Star ingredients, new applications
Niacinamide supports the mucosal barrier and hydration, while hyaluronan enhances tissue resilience in the mouth.
Zenobia details household-known skin care ingredients — such as niacinamide and hyaluronan — and their benefits for oral care. She emphasizes that they possess transferable applications and that their benefits in skin care translate to oral care by following similar paradigms.
“In the oral context, those same mechanisms are relevant. The gingival epithelium faces constant microbial challenge, and niacinamide’s ability to support barrier resilience and tissue homeostasis translates meaningfully into that environment,” she says.
“It also has documented activity in supporting anti-aging pathways at the cellular level, which matters given that periodontal aging is a real and under-appreciated phenomenon.”
Hyaluronan is found natively in gingival tissue and is already utilized clinically in periodontal procedures. It is especially efficacious in these fields due to its role in tissue hydration, wound modulation, and matrix support, according to Zenobia.
“We’re essentially returning a molecule that belongs in that tissue environment. Hyaluronan forms a physical hydrating layer and has signaling activity that supports tissue remodeling. What we love about hyaluronan is that it’s already part of the oral biology conversation. We’re not stretching the science, we’re just applying it at home.”
Clinical backing in new frontiers
In terms of existing data, Zenobia acknowledges the limitations of being a young company working in a field in which rigorous clinical testing takes time and resources. She notes that the company is moving to small clinical trials.
Zenobia says that feedback from consumer tests reported reduced plaque, less tongue buildup, cleaner mouth feel, shorter time in dental chair, and an early clinical observation.
She reports that clinicians, periodontists, and integrative practitioners tell Ossa that the company’s portfolio addresses a niche that has been missing “for years.”
“There’s a real gap between what dentists recommend and what patients can actually access that aligns with a microbiome-supportive, fluoride-free philosophy,” Zenobia states.
She also reports high consumer satisfaction with the products’ efficacy and sensoriality. According to Zenobia, in the oral care field, sensory comfort and pleasure are crucial drivers in repeat purchases. Furthermore, an oral care product that people want to use, thus use consistently, is “clinically meaningful in its own right.”
“From users, the recurring themes are gum comfort, a reduction in sensitivity, and what people describe as their mouth feeling ‘calmer’ and less reactive. Smoother tooth surfaces, less visible tartar buildup over time,” she adds.

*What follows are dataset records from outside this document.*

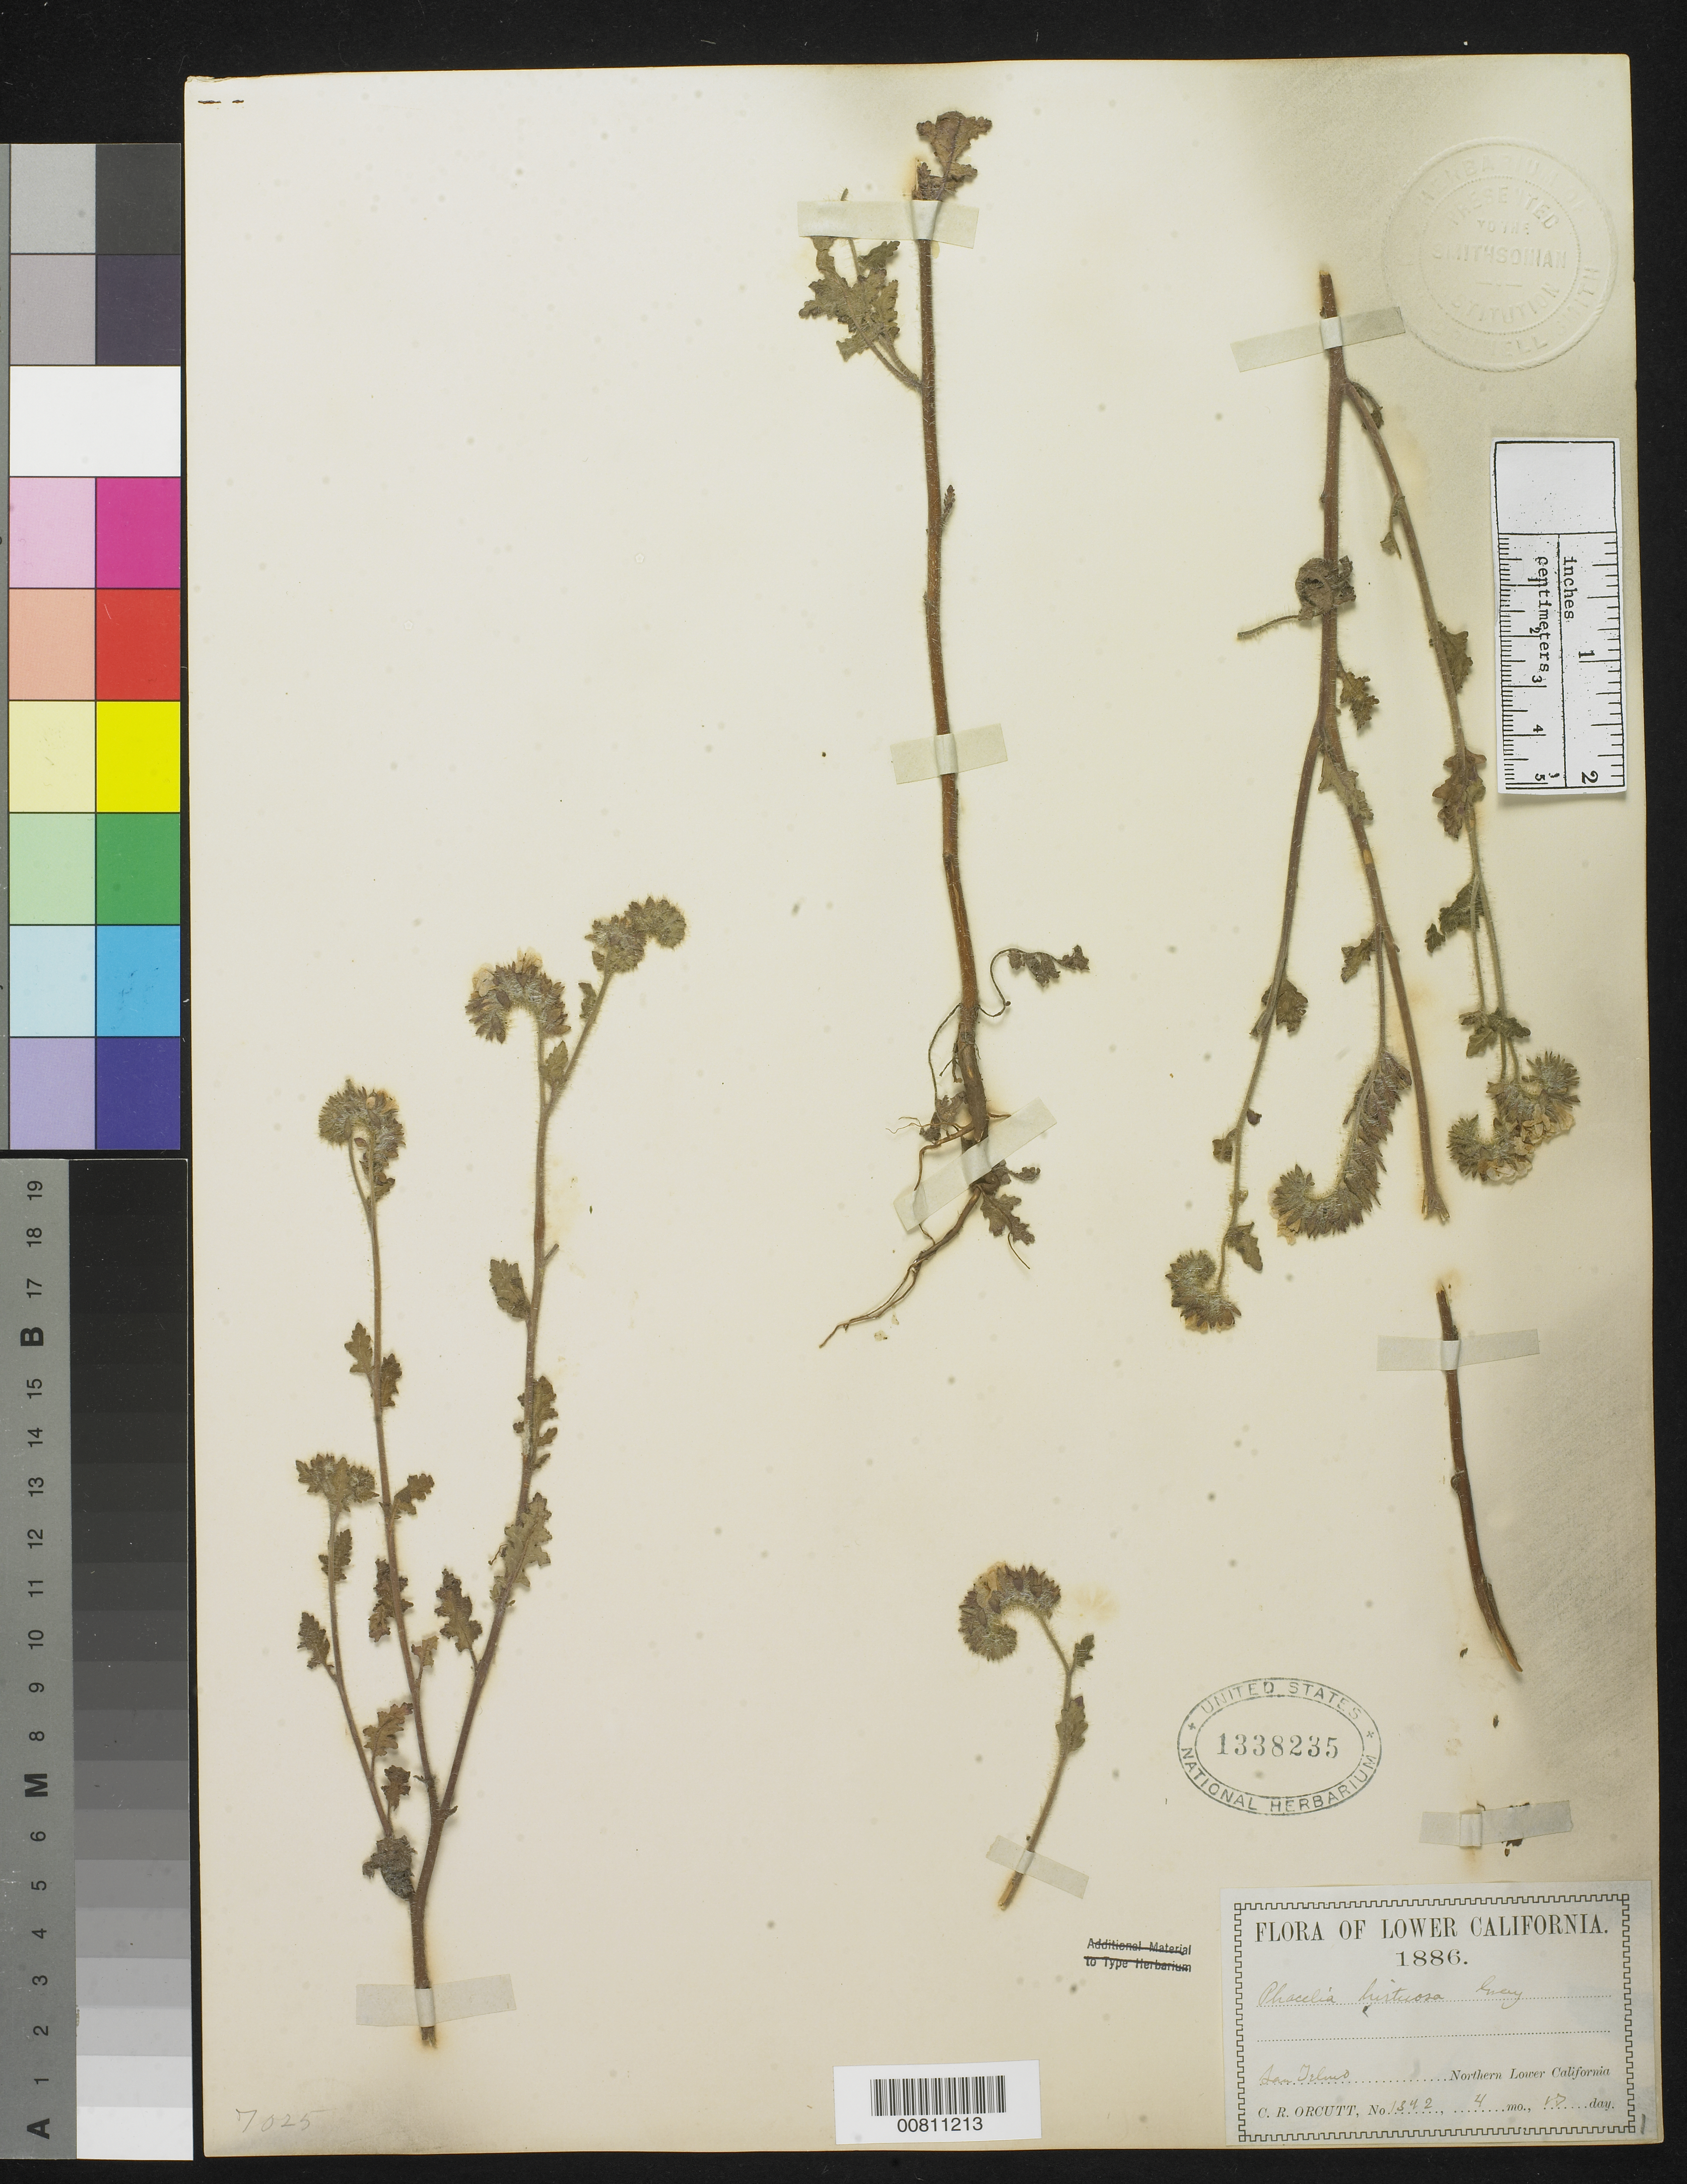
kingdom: Plantae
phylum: Tracheophyta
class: Magnoliopsida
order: Boraginales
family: Hydrophyllaceae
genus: Phacelia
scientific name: Phacelia hirtuosa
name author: A. Gray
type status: Type Collection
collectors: C. R. Orcutt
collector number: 1342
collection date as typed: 17 Apr 1886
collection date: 1886-04-17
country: Mexico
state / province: Baja California Norte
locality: San Telmo, Northern Lower California.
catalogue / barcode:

“The early signals are consistent and compelling, and they’re shaping our next formulation decisions.”
The future of oral care
Mouth care innovation blends beauty and science as soft tissue care is the new oral standard, says Ossa.
Zenobia believes that oral care is at a comparable inflection point to that of skin care approximately fifteen years ago.
“Consumers started demanding that the science be transparent, the ingredients be intentional, and the experience be pleasurable, and an entire category transformed. Oral care is on the same trajectory, just a decade behind,” she says.
She argues that the mouth is possibly the most consequential mucosal surface in the body in terms of systemic health. Furthermore, attention on the oral-systemic connection between the oral microbiome and cardiovascular health, metabolic disease, and neuroinflammation is a rapidly maturing area of science.
As this scientific research reaches mainstream audiences, Zenobia projects that consumers will start to think of oral care as a longevity investment rather than a “hygiene afterthought.”
“Ossa’s vision is to be at the center of that shift. We think about the mouth as a whole ecosystem, not just teeth and gums, which means there’s meaningful product innovation to be done in areas that haven’t been touched by a beauty-science lens yet,” she concludes.